-- DATASET CONTENT follows --

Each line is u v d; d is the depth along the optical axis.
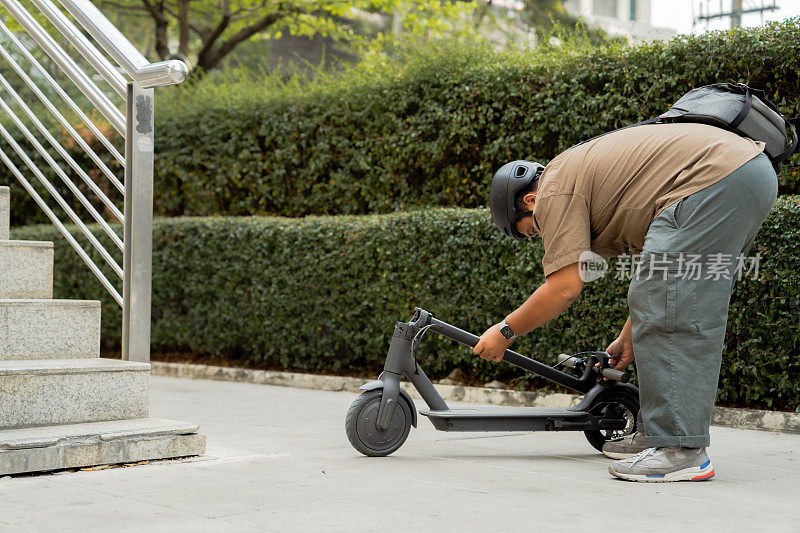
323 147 9.56
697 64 6.82
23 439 3.73
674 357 3.77
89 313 4.72
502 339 4.21
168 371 9.57
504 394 7.11
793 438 5.39
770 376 5.98
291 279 8.70
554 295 3.99
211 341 9.45
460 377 7.88
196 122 10.59
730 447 4.97
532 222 4.28
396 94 8.88
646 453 3.81
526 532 2.80
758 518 3.03
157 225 9.78
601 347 6.77
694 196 3.75
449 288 7.62
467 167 8.54
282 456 4.39
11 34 5.46
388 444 4.44
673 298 3.74
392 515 3.04
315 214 9.90
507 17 14.65
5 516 3.00
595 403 4.54
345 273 8.32
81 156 11.60
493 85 8.10
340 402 7.14
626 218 3.92
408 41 9.50
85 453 3.89
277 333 8.88
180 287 9.69
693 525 2.91
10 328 4.42
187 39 14.46
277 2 13.75
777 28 6.50
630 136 3.98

-- DATASET CONTENT concluded --

WHAT NEEDS TO BE DONE:
Once the images are removed, print the remaining data exactly as it appears above.

EXERCISE RESULT:
Each line is u v d; d is the depth along the optical axis.
323 147 9.56
697 64 6.82
23 439 3.73
674 357 3.77
89 313 4.72
502 339 4.21
168 371 9.57
504 394 7.11
793 438 5.39
770 376 5.98
291 279 8.70
554 295 3.99
211 341 9.45
460 377 7.88
196 122 10.59
730 447 4.97
532 222 4.28
396 94 8.88
646 453 3.81
526 532 2.80
758 518 3.03
157 225 9.78
601 347 6.77
694 196 3.75
449 288 7.62
467 167 8.54
282 456 4.39
11 34 5.46
388 444 4.44
673 298 3.74
392 515 3.04
315 214 9.90
507 17 14.65
5 516 3.00
595 403 4.54
345 273 8.32
81 156 11.60
493 85 8.10
340 402 7.14
626 218 3.92
408 41 9.50
85 453 3.89
277 333 8.88
180 287 9.69
693 525 2.91
10 328 4.42
187 39 14.46
277 2 13.75
777 28 6.50
630 136 3.98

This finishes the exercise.